Bob Jones University hosts the first of the Concert, Opera, and Drama series of the academic year on Thursday, Sept. 18, at 7:30 pm.
Pianist Ilya Yakushev will perform a solo piano repertoire featuring composers from Mozart to Mussorgsky. Dr. Paul Overly, part of the music faculty, said that the program is designed to communicate to a general audience, since it features well-known composers and accessible music.
“You do not have to be a musician to have this music speak to you,” Dr. Overly said.

Prior to the concert, music historian Dr. Overly will present the musical and historical context of Yakushev’s concert repertoire at 6:30 p.m. in Levinson Hall. The pre-concert talk is free and open to the public.

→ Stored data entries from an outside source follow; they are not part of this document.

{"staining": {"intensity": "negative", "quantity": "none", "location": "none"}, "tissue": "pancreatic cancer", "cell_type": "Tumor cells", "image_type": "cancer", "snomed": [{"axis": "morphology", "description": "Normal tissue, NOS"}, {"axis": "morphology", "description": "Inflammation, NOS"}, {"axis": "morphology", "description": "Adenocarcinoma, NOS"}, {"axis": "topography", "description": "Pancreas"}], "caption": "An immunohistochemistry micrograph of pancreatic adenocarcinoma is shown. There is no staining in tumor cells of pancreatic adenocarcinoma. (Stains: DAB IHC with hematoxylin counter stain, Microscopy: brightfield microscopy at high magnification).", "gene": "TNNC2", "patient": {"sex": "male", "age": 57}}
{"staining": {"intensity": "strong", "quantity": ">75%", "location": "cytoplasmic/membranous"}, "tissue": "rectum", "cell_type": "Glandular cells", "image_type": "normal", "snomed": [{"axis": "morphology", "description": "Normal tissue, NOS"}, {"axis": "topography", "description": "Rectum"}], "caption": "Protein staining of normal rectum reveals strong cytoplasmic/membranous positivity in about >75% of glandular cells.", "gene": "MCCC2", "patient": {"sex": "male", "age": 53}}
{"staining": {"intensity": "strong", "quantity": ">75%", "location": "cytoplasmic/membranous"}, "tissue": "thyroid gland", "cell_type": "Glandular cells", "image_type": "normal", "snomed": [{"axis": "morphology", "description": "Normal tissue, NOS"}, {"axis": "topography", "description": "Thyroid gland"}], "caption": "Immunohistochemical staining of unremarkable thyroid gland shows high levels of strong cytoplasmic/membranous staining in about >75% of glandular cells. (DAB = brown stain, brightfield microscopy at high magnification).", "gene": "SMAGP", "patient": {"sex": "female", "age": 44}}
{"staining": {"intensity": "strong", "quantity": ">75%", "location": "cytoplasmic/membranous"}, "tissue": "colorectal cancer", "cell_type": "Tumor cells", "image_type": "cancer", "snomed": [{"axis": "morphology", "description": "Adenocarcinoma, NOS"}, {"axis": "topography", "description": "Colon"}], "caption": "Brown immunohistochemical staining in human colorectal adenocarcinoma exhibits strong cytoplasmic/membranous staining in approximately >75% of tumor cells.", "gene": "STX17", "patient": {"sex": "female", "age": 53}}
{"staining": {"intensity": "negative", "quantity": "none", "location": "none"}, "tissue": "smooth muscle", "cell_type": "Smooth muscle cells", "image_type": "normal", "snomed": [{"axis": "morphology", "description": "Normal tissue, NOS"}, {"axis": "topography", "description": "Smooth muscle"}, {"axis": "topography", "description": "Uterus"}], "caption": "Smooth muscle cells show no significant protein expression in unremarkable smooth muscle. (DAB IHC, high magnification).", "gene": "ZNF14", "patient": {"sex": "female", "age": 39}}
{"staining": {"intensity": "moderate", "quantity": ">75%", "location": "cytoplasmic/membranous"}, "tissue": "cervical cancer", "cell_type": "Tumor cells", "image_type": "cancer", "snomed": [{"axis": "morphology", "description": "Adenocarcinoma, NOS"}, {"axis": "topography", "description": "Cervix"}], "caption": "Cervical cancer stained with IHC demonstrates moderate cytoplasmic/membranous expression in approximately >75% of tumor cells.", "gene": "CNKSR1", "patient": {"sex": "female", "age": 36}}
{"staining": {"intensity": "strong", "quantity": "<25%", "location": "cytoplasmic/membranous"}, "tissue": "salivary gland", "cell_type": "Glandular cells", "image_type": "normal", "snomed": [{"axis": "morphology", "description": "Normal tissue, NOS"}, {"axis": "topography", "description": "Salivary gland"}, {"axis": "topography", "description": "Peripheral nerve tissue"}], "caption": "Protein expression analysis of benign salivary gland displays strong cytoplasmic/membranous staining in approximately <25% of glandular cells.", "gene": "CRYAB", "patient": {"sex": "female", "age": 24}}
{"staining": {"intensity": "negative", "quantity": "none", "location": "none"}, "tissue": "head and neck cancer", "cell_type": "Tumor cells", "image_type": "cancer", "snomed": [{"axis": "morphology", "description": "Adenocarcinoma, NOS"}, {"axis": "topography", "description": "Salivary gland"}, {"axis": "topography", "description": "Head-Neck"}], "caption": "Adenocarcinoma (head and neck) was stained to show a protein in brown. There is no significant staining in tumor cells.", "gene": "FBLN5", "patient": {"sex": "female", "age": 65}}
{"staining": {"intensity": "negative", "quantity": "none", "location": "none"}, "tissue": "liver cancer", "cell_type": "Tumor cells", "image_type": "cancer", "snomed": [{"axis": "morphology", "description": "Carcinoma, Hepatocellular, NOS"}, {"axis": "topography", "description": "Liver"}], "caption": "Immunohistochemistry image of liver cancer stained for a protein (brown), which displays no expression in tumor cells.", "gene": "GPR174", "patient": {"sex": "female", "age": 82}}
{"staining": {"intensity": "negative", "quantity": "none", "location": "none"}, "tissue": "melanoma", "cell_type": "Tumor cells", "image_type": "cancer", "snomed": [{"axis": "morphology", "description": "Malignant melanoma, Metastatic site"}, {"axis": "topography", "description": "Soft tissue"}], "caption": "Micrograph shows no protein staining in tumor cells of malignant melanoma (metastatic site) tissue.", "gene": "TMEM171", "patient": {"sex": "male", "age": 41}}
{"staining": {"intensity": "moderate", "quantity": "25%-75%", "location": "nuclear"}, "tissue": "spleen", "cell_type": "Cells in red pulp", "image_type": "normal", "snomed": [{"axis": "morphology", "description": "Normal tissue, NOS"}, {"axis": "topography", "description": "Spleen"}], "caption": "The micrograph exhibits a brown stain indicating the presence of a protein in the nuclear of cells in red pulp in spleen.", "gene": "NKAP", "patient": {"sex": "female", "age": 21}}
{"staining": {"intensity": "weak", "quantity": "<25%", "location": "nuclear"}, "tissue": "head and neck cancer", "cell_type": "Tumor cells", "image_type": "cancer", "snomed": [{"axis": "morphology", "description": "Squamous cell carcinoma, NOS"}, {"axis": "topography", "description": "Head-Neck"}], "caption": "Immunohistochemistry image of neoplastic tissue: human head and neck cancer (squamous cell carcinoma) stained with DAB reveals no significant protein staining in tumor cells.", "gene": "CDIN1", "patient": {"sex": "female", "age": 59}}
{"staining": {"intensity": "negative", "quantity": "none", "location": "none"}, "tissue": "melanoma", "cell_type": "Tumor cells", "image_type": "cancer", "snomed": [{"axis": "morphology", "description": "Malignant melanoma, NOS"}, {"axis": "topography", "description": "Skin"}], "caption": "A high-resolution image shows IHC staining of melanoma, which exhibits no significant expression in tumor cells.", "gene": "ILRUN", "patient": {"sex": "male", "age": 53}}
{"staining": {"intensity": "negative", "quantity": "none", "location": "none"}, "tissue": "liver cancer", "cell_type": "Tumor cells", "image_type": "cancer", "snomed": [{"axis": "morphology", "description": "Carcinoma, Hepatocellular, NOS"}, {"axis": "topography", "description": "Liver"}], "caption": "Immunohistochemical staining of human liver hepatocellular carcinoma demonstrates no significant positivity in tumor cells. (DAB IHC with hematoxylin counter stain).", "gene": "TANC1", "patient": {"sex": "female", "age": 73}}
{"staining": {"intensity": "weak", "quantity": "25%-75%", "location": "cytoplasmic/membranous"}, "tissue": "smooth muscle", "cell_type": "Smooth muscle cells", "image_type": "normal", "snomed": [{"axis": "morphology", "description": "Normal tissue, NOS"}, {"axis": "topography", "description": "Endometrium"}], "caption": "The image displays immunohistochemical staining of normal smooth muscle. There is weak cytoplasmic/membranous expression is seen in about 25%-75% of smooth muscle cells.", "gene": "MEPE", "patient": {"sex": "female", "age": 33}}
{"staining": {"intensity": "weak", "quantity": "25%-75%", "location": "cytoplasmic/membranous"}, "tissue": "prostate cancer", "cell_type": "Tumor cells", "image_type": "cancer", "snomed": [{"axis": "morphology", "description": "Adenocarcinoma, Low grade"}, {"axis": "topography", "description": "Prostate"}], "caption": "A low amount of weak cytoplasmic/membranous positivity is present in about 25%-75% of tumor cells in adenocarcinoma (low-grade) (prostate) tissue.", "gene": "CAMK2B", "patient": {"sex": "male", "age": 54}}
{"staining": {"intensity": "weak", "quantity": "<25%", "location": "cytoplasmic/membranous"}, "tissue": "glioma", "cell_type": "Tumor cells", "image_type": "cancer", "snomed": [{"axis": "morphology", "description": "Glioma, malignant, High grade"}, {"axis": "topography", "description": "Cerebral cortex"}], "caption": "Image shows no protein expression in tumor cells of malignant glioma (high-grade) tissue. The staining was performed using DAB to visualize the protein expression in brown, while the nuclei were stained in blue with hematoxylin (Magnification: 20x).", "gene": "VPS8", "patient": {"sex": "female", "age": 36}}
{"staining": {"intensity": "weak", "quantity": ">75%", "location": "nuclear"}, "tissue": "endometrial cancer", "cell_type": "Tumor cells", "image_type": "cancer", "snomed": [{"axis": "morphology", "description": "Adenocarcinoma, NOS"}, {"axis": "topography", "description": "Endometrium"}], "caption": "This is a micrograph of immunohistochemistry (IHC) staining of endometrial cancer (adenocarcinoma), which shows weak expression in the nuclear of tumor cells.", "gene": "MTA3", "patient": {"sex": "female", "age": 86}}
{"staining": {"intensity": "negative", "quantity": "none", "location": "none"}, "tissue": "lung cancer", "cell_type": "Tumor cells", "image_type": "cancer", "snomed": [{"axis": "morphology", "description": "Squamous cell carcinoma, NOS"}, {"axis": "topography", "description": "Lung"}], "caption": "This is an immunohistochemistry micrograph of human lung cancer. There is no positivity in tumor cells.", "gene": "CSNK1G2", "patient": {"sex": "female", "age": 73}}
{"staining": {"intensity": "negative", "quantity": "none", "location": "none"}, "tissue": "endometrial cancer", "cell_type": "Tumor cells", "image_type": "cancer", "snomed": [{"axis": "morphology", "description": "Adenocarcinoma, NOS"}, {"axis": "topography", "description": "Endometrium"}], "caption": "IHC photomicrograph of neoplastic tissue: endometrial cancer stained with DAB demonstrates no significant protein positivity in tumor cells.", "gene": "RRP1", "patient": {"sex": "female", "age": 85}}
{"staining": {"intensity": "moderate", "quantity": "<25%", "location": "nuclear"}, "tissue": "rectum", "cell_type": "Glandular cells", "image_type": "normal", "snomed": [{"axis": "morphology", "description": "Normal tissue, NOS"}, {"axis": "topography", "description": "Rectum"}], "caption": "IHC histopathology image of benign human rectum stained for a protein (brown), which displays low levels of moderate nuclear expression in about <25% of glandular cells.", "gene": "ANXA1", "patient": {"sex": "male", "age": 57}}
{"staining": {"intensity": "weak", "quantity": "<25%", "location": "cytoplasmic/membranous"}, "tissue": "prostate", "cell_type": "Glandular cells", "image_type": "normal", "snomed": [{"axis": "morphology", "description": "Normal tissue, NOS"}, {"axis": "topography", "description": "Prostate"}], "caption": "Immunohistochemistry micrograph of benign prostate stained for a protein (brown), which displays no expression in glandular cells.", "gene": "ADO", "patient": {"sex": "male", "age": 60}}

The program begins with a Mozart Partita – a one-movement vignette – a picture. Beethoven bridges the Classical and Romantic music periods. His “Sonata Pathétique” shows up in commercials and other pop-culture stories. Chopin and Rachmaninov follow with a reflective nocturne and set of preludes respectively. Mussorgsky’s “Pictures at Exhibition” closes the evening, feeling like an auditory stroll around an art gallery.
An award-winning pianist, Mr. Yakushev established his name in Russia where he studied at Rimsky-Korsakov College of Music in St. Petersburg. After that, he continued his music education at Mannes College of Music and spent his career performing with orchestras around the world.
This artist series is the opportunity to pause in the middle of our hectic lives and to contemplate life. As Dr. Overly said, music is a metaphor of our lives, because we are here for a moment, and then we pass away. Music is momentary.
But why would someone spend part of their scarce 1,440 minutes of the day for something easily available on a phone?
The community support of music is intensely human, because “these are people writing to people,“ Dr. Overly said. “It’s as simple as that.”
“Give yourself to the moment,” he said. “This is an opportunity to grab onto the music and speak to you. Let the composer, let the performer speak to you. We are all at different stages of our lives. We are all going through different things. We have different circumstances, but there will be something there in the music that will come to you powerfully, if you allow yourself to take part in it.”
People long to be known. They long to be understood. Music expresses this longing and explores the heart of man. To know music is to know mankind.